> **PROVIDED PASSAGE**
►

Therefore, we have decided the following3:

  • 1. Mutual and complete respect shall be maintained between the two Churches with regard to each Church’s: Spirituality, Tradition, Holy Fathers, while at the same time perfectly preserving both, the Syriac and Byzantine rites.
  • 2. Inclusion of both the Fathers and traditions of both Churches is recommended, on the general level, in the programs of Christian civics and theological education, in each Church, in addition to exchanging students and instructors of theology between the two Church seminaries.
  • 3. Membership4 of a faithful person in one Church is to be preserved as such, and any attempt to accept that certain believer into the other Church family, as a member of the other Church family, is hereby strictly forbidden, regardless of the circumstances.
  • 4. Organization of (joint) meetings on the Synodal level, according to the needs of both Church families, is hereby recommended and as the need arises.
  • 5. Each of the Church families must remain the ultimate reference for its own flock, in matters pertaining to jurisdictional issues.
  • 6. At the Sacrament of Holy Baptism, Funerals, and others, the flock-specific clergyman (i.e. the priest of the one being baptized, buried, etc.) shall preside. In the case of Holy Matrimony, the presiding clergyman shall be that of the bridegroom’s Church.

◄

> **GIVEN DATA**
►

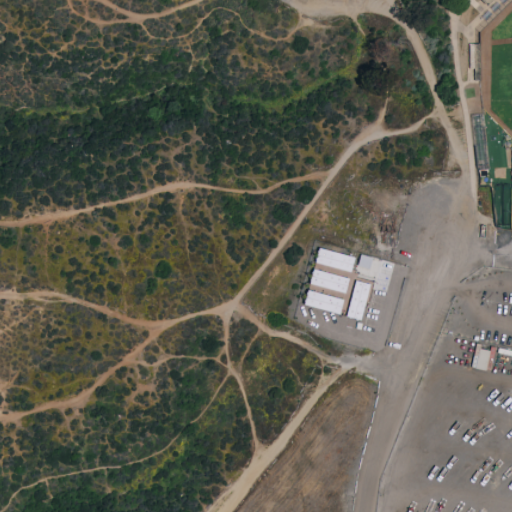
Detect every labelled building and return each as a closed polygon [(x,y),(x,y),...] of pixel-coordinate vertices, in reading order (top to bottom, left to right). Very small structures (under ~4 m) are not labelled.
[(311,261),(348,271),(352,256),(315,247),(311,261)] [(354,264),(366,268),(369,257),(357,253),(354,264)] [(343,290),(345,275),(308,270),(305,284),(343,290)] [(343,315),(357,319),(367,283),(352,279),(343,315)] [(340,297),(302,290),(300,305),(337,312),(340,297)] [(493,350),(474,345),(469,366),(488,370),(493,350)]
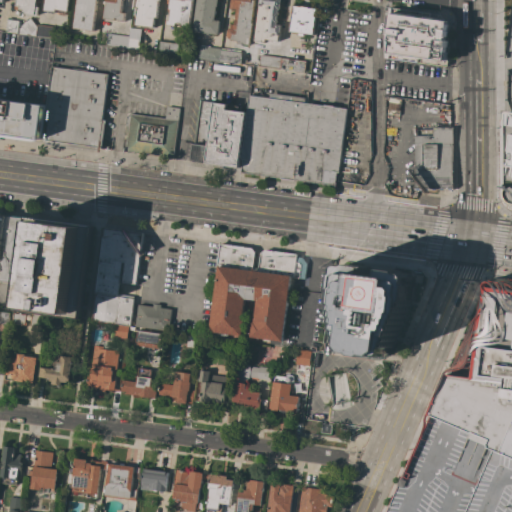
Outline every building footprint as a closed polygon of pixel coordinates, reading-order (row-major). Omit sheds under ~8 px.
[(37,15),(25,14),(25,12),(23,11),(23,9),(19,9),(16,9),(16,0),(36,0),(36,6),(38,6),(37,15)] [(45,0),(69,0),(68,11),(59,10),(58,12),(44,10),(45,0)] [(97,0),(93,31),(85,30),(85,31),(82,31),(82,29),(73,28),(76,0),(97,0)] [(104,18),(106,4),(105,3),(105,1),(106,1),(106,0),(123,0),(121,12),(125,13),(124,21),(104,18)] [(159,0),(157,18),(155,17),(154,28),(135,25),(136,15),(134,15),(136,0),(159,0)] [(193,0),(189,27),(181,26),(181,23),(176,23),(176,25),(167,24),(168,20),(169,20),(170,11),(169,11),(170,3),(168,3),(168,0),(193,0)] [(193,31),(197,0),(218,0),(218,6),(217,6),(215,19),(221,20),(218,35),(193,31)] [(232,0),(256,0),(252,23),(254,23),(250,45),(238,43),(239,41),(231,40),(232,39),(230,38),(228,37),(228,36),(228,32),(229,30),(230,29),(231,24),(236,24),(236,20),(234,19),(235,14),(237,14),(237,9),(231,9),(232,0)] [(280,0),(280,9),(279,9),(279,13),(278,23),(277,23),(277,24),(282,25),(280,36),(281,36),(280,40),(279,39),(279,41),(277,41),(277,42),(274,42),(274,40),(266,39),(266,42),(262,42),(262,43),(255,42),(260,0),(280,0)] [(293,4),(317,7),(314,31),(315,31),(315,33),(314,33),(314,34),(304,33),(304,35),(299,35),(299,32),(290,31),(293,4)] [(446,40),(448,41),(445,61),(390,53),(391,42),(390,42),(391,33),(388,33),(391,13),(449,21),(448,25),(446,40)] [(38,28),(37,35),(19,33),(20,28),(22,27),(21,25),(31,18),(38,28)] [(19,20),(18,32),(7,31),(8,19),(19,20)] [(60,27),(58,38),(37,35),(38,28),(39,25),(60,27)] [(106,45),(107,34),(129,36),(131,27),(131,28),(129,48),(106,45)] [(131,28),(142,29),(139,49),(129,48),(131,28)] [(159,52),(161,41),(180,44),(178,55),(159,52)] [(198,57),(199,45),(221,48),(221,49),(222,49),(220,60),(198,57)] [(222,49),(231,51),(232,49),(241,50),(241,52),(242,52),(240,63),(220,60),(222,49)] [(511,210),(505,205),(501,198),(500,190),(499,63),(500,61),(501,59),(502,57),(505,55),(507,54),(510,53),(511,53),(511,210)] [(281,69),(259,66),(261,55),(282,58),(281,69)] [(306,61),(305,72),(281,69),(282,58),(306,61)] [(48,105),(53,66),(73,69),(73,68),(89,70),(88,71),(109,74),(102,119),(106,120),(106,123),(105,123),(102,148),(99,148),(99,151),(46,143),(49,117),(46,117),(48,105)] [(243,159),(242,159),(251,95),(270,97),(270,93),(306,97),(306,102),(347,108),(339,172),(337,172),(335,185),(335,186),(293,181),(293,180),(283,178),(282,179),(241,174),(242,172),(241,172),(242,168),(243,159)] [(46,117),(45,117),(42,139),(38,138),(38,140),(0,134),(0,94),(1,94),(1,99),(48,105),(46,117)] [(207,163),(206,163),(207,161),(190,159),(192,144),(197,144),(194,143),(200,98),(213,100),(213,102),(216,102),(207,163)] [(228,104),(227,109),(247,112),(239,167),(207,163),(216,102),(228,104)] [(125,150),(128,125),(126,125),(127,115),(130,116),(130,113),(166,118),(167,106),(180,108),(173,157),(125,150)] [(432,136),(432,127),(449,127),(452,127),(452,189),(417,189),(413,189),(413,136),(432,136)] [(0,280),(0,212),(2,213),(1,214),(26,217),(18,283),(0,280)] [(26,217),(92,226),(80,319),(14,310),(18,283),(26,217)] [(114,324),(114,323),(92,320),(105,227),(143,233),(136,284),(123,282),(125,269),(122,268),(118,294),(135,296),(130,325),(129,325),(129,326),(114,324)] [(295,276),(292,276),(283,341),(271,340),(271,341),(265,341),(265,339),(251,337),(253,322),(255,322),(258,300),(246,299),(243,320),(245,321),(243,336),(229,334),(229,336),(223,335),(223,333),(210,331),(221,244),(252,248),(255,252),(253,267),(259,268),(262,253),(260,251),(264,248),(297,252),(296,256),(298,257),(303,257),(307,263),(305,279),(295,276)] [(374,267),(403,270),(404,273),(410,273),(413,277),(413,283),(414,285),(412,300),(410,301),(409,306),(408,307),(407,312),(405,313),(404,318),(403,319),(402,324),(400,325),(399,330),(398,331),(397,335),(395,337),(395,341),(393,342),(392,347),(390,348),(389,353),(386,356),(382,354),(381,355),(373,354),(371,356),(362,355),(361,353),(353,352),(352,350),(349,350),(346,347),(346,342),(345,340),(346,336),(344,335),(344,331),(344,329),(343,328),(344,323),(342,322),(343,317),(342,315),(342,310),(341,308),(341,305),(340,303),(340,297),(339,296),(339,292),(338,290),(340,275),(342,273),(343,268),(346,265),(352,265),(354,264),(374,267)] [(511,456),(433,416),(428,414),(445,375),(472,378),(482,307),(480,306),(483,290),(486,290),(487,280),(511,283),(511,456)] [(139,304),(153,307),(154,303),(161,305),(161,308),(172,309),(169,331),(135,326),(139,304)] [(0,323),(0,311),(10,312),(8,325),(0,323)] [(25,322),(26,323),(26,325),(14,324),(15,313),(26,314),(25,322)] [(44,316),(42,327),(30,326),(32,315),(44,316)] [(59,330),(51,329),(52,318),(60,319),(59,330)] [(127,338),(116,337),(115,339),(110,338),(111,333),(112,333),(114,324),(129,326),(127,338)] [(208,336),(198,335),(199,326),(201,327),(201,326),(204,326),(204,325),(209,326),(208,336)] [(162,333),(160,349),(139,346),(139,345),(137,344),(137,342),(138,330),(162,333)] [(200,336),(198,349),(186,347),(188,335),(200,336)] [(214,338),(223,340),(223,339),(236,341),(234,354),(222,352),(223,348),(213,347),(214,338)] [(114,390),(106,389),(105,392),(99,391),(99,392),(90,391),(91,386),(86,385),(87,382),(81,381),(82,374),(86,374),(91,375),(95,345),(103,346),(103,343),(108,343),(108,344),(118,346),(118,351),(119,351),(114,388),(114,390)] [(298,349),(312,351),(309,366),(296,364),(298,349)] [(8,356),(17,357),(17,358),(22,358),(22,355),(37,357),(34,377),(35,377),(35,380),(34,379),(33,383),(15,381),(15,379),(14,379),(13,379),(12,377),(12,375),(12,374),(6,374),(8,356)] [(41,367),(54,369),(55,361),(60,362),(61,355),(73,356),(69,381),(67,380),(67,382),(61,382),(60,385),(51,384),(52,381),(49,381),(50,378),(39,377),(41,367)] [(272,368),(270,379),(250,377),(250,378),(239,377),(240,363),(251,365),(251,366),(260,367),(260,366),(272,368)] [(137,382),(139,368),(152,370),(151,377),(152,378),(151,386),(157,387),(156,399),(140,396),(140,395),(127,394),(127,391),(122,391),(124,380),(137,382)] [(228,376),(227,388),(226,388),(224,404),(215,402),(215,404),(200,402),(202,382),(199,381),(200,370),(210,371),(210,374),(228,376)] [(193,403),(187,402),(187,403),(184,403),(184,404),(180,404),(180,403),(177,402),(177,400),(172,400),(173,397),(159,394),(161,383),(174,385),(176,371),(191,374),(190,382),(191,382),(190,390),(195,390),(193,403)] [(291,395),(300,396),(297,413),(287,411),(287,413),(279,412),(279,411),(272,410),(272,408),(270,408),(273,381),(276,382),(277,375),(292,377),(291,384),(292,384),(291,395)] [(235,382),(246,384),(246,388),(250,389),(250,391),(261,393),(260,394),(262,395),(261,399),(268,400),(267,410),(260,409),(260,410),(245,408),(245,407),(237,406),(237,402),(233,401),(235,382)] [(511,456),(511,511),(388,511),(415,450),(418,451),(433,416),(511,456)] [(14,454),(21,454),(20,462),(22,462),(20,479),(1,477),(2,468),(1,467),(1,462),(3,461),(5,446),(15,447),(14,454)] [(30,466),(34,467),(36,450),(53,452),(51,468),(58,469),(55,489),(48,488),(43,488),(43,487),(42,487),(42,489),(41,489),(40,490),(31,489),(31,485),(32,485),(33,475),(29,474),(28,474),(29,466),(30,466)] [(72,488),(75,458),(87,460),(101,462),(101,460),(107,461),(107,463),(108,463),(107,475),(105,474),(106,469),(101,468),(98,494),(97,494),(97,498),(87,497),(87,494),(72,491),(72,488)] [(108,463),(120,464),(120,463),(124,464),(124,466),(140,468),(139,478),(133,478),(132,488),(137,489),(136,500),(105,496),(105,495),(106,492),(104,492),(105,489),(106,489),(108,475),(107,475),(108,463)] [(166,487),(167,487),(166,492),(156,490),(156,491),(153,491),(153,490),(152,490),(151,491),(140,489),(141,484),(142,485),(144,469),(169,471),(166,487)] [(200,488),(199,501),(196,501),(195,509),(193,509),(193,511),(188,510),(188,509),(182,508),(183,501),(181,501),(181,499),(180,499),(180,500),(178,500),(178,498),(176,498),(176,500),(174,500),(174,498),(173,498),(177,469),(193,472),(193,471),(201,472),(201,473),(203,473),(201,488),(200,488)] [(239,481),(236,505),(229,504),(229,506),(226,506),(227,504),(216,502),(217,495),(208,494),(211,474),(227,476),(227,479),(239,481)] [(261,505),(254,504),(253,511),(250,510),(250,511),(237,511),(239,492),(244,492),(245,490),(248,490),(248,489),(247,489),(248,479),(257,480),(257,479),(260,480),(260,481),(264,481),(261,505)] [(291,511),(268,511),(272,481),(282,483),(282,485),(284,485),(284,484),(295,485),(291,511)] [(298,511),(302,487),(321,489),(321,493),(333,495),(332,507),(327,506),(326,511),(298,511)] [(23,498),(21,511),(22,511),(21,511),(9,511),(11,497),(23,498)]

◄

> **PROBLEM STATEMENT**
Reproduce word for word the section of the above passage on the agreement between the two Churches that opens with the words containing "Therefore, we have" and closes with "Syriac and Byzantine rites.".

> **EXPECTED OUTPUT**
Therefore, we have decided the following3:

  • 1. Mutual and complete respect shall be maintained between the two Churches with regard to each Church’s: Spirituality, Tradition, Holy Fathers, while at the same time perfectly preserving both, the Syriac and Byzantine rites.